TASK ITEM:
Transcribe the data underneath exactly. No images belong in your version.

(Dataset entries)
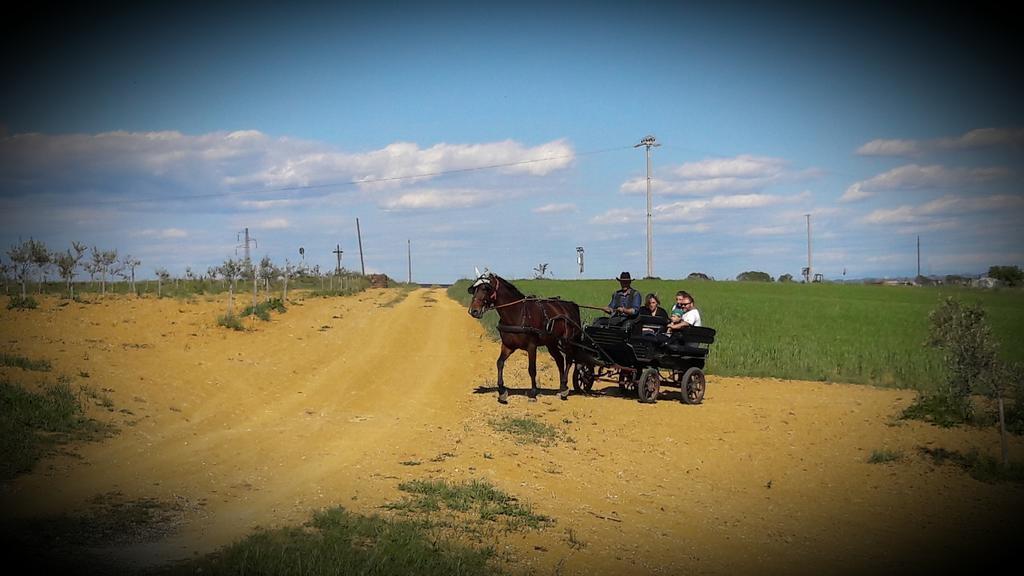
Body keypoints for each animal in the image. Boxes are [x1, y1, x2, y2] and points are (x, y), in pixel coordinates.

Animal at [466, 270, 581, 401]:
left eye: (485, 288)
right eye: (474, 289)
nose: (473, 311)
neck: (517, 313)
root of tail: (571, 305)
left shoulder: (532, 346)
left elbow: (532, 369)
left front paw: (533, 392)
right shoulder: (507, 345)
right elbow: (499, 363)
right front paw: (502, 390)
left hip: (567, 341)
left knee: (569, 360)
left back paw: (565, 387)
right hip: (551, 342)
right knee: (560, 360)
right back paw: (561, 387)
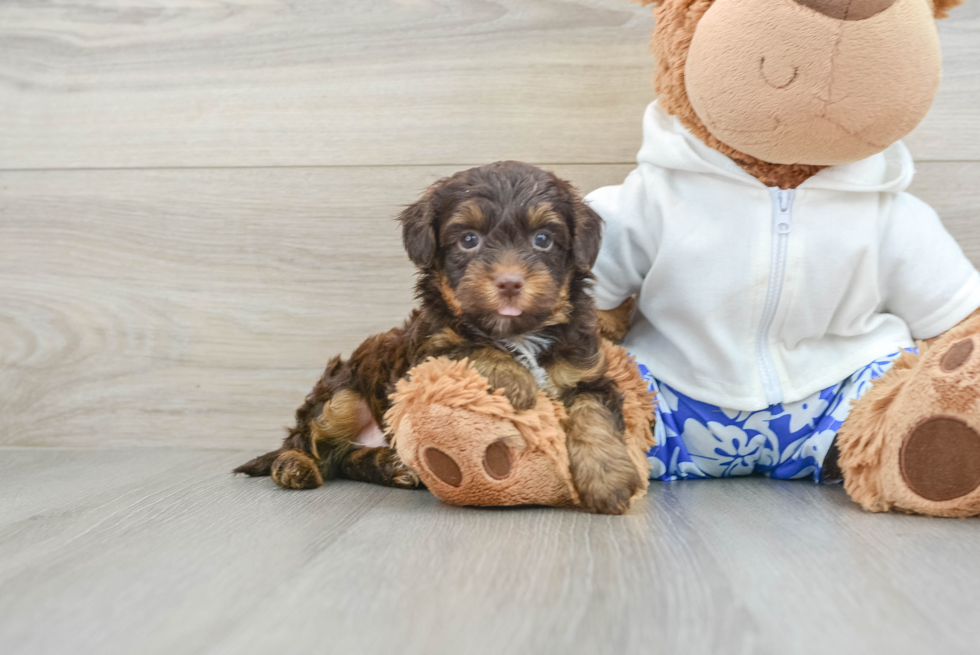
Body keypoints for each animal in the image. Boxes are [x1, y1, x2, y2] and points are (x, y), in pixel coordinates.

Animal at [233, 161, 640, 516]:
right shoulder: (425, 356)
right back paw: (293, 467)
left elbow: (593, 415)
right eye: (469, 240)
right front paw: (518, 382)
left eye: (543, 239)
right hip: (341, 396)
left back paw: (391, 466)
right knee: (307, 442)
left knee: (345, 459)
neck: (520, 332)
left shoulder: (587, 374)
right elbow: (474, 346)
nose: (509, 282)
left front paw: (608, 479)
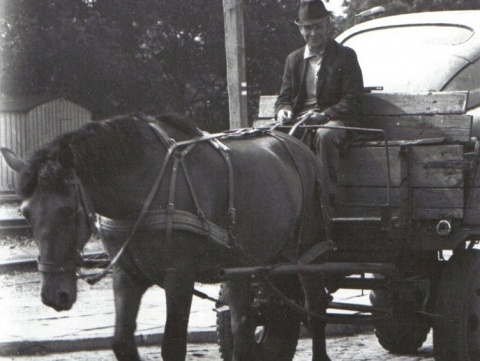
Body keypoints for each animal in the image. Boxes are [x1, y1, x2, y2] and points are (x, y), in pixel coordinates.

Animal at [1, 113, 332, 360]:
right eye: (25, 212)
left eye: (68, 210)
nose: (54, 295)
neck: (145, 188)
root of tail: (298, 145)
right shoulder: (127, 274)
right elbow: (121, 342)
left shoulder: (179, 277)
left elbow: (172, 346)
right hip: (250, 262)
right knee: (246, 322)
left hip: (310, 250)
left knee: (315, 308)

PROBLEM SOLUTION:
Body keypoints for each animal in the image. Boxes are [x1, y1, x2, y2] and points are (x, y), in pixel coordinates.

Animal at [466, 270, 581, 401]:
left eye: (485, 288)
right eye: (474, 289)
nose: (473, 311)
neck: (517, 313)
root of tail: (571, 305)
left shoulder: (532, 346)
left elbow: (532, 369)
left front paw: (533, 392)
right shoulder: (507, 345)
right elbow: (499, 363)
right front paw: (502, 390)
left hip: (567, 341)
left knee: (569, 360)
left back paw: (565, 387)
right hip: (551, 342)
right knee: (560, 360)
right back paw: (561, 387)
Body keypoints for each animal in the image. Boxes are [x1, y1, x2, y2] and points are (x, y), in pixel coordinates.

Animal at [233, 161, 640, 516]:
right shoulder: (425, 356)
right back paw: (293, 467)
left elbow: (593, 415)
right eye: (469, 240)
right front paw: (518, 382)
left eye: (543, 239)
right hip: (341, 396)
left back paw: (391, 466)
right knee: (307, 442)
left knee: (345, 459)
neck: (520, 332)
left shoulder: (587, 374)
right elbow: (474, 346)
nose: (509, 282)
left front paw: (608, 479)
Body keypoints for each animal in the image. Boxes are [x1, y1, x2, y2] and points are (x, y), in pixel coordinates.

Animal at [1, 113, 332, 360]:
right eye: (25, 212)
left eye: (68, 210)
nose: (54, 295)
neck: (145, 188)
root of tail: (298, 145)
right shoulder: (127, 274)
right elbow: (121, 342)
left shoulder: (179, 277)
left elbow: (172, 346)
right hip: (250, 262)
right knee: (246, 322)
left hip: (310, 250)
left knee: (315, 308)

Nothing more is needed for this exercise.